Australian Shepherds are known for their herding ability. They have a high energy level and are intelligent. Australian Shepherds come in a variety of color combinations: blue merle, black, red merle, and red. Some have white fur markings and others have tan or copper points. Their fur is medium length and can be straight or partially wavy. Males have an average height between 21 and 23 inches and weigh between 50 and 65 pounds; females stand between 18 and 21 inches and weigh between 40 and 55 pounds.
Before selecting an Australian Shepherd puppy, ask the breeder or owner if the parents have had any hip problems. Hip dysplasia is a hereditary condition that affects the hip joints and will cause extreme pain and lameness in dogs. If in doubt, a veterinarian can x-ray the hip socket to determine if the joint is sturdy. You will also want to ask the breeder if the parents had any eye problems. This is another hereditary ailment which can affect these dogs. A few other hereditary conditions to cover with the breeder or owner are: epilepsy, heart problems, elbow dysplasia, cancer, allergies and thyroid problems. Most responsible breeders have bred these hereditary conditions out of their bloodlines, but it is always important to check before making a selection of an Australian Shepherd.
After the above questions have been answered by the breeder or owner, sit down with the litter of Australian Shepherd puppies and see which ones bond with you the most.

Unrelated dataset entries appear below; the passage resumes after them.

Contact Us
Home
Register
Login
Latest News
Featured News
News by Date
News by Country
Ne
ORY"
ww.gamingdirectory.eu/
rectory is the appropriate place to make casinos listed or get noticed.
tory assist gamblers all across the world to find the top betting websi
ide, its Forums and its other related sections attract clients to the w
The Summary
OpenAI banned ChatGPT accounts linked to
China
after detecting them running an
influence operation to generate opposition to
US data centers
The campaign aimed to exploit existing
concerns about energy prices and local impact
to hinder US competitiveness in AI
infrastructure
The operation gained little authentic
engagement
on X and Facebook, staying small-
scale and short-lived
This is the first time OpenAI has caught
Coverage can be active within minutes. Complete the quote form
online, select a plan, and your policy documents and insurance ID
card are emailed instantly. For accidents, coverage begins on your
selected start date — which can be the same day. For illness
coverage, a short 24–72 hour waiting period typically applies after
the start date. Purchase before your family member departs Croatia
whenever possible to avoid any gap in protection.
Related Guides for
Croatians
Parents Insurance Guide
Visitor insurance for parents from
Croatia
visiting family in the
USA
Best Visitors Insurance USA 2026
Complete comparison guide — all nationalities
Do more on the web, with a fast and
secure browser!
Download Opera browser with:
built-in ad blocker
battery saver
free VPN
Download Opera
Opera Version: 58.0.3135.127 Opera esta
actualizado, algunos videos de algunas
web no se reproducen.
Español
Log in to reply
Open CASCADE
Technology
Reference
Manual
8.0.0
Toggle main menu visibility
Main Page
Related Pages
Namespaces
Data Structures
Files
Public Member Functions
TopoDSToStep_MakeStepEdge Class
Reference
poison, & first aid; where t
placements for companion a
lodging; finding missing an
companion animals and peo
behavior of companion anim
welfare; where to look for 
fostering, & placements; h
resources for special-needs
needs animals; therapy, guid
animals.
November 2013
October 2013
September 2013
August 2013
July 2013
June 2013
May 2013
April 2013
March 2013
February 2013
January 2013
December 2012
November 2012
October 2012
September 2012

The puppy that comes up to you when called or offered a treat is usually a good choice. Make sure the puppy is confident and does not run away from you with his tail tucked between his legs. Any puppy may be cautious when approaching new people, but they usually warm up after a few minutes. A puppy that doesn't may be difficult to manage as he grows older.
When selecting your new Australian Shepherd, you'll want to see eyes which show intelligence and friendly alertness. The ears should be triangular and set high upon the head. When they are in alert mode, their ears should perk up, break forward and over.
Also note: when selecting an Australian Shepherd, you should look for straight legs with strong bones. Paws should be an oval shape and compact. Toes should have a noticeable arch with thick paw pads.
When you've found a Australian Shepherd puppy that seems friendly and outgoing, pick up the puppy. It is normal if he squirms a bit at first, but he should settle down and be comfortable in your arms. Check his feet and make sure his teeth are white and not broken or discolored. Give the puppy a massage and rub him on the belly. He should respond to this with obvious enjoyment; if not, there may be a medical problem or he may not have the attention span required for training.
Next, set the puppy down and see if he will follow you. When he is not looking, clap your hands. He should be curious about the noise and look around. Think twice in selecting an Australian Shepherd that runs and hides at the sound.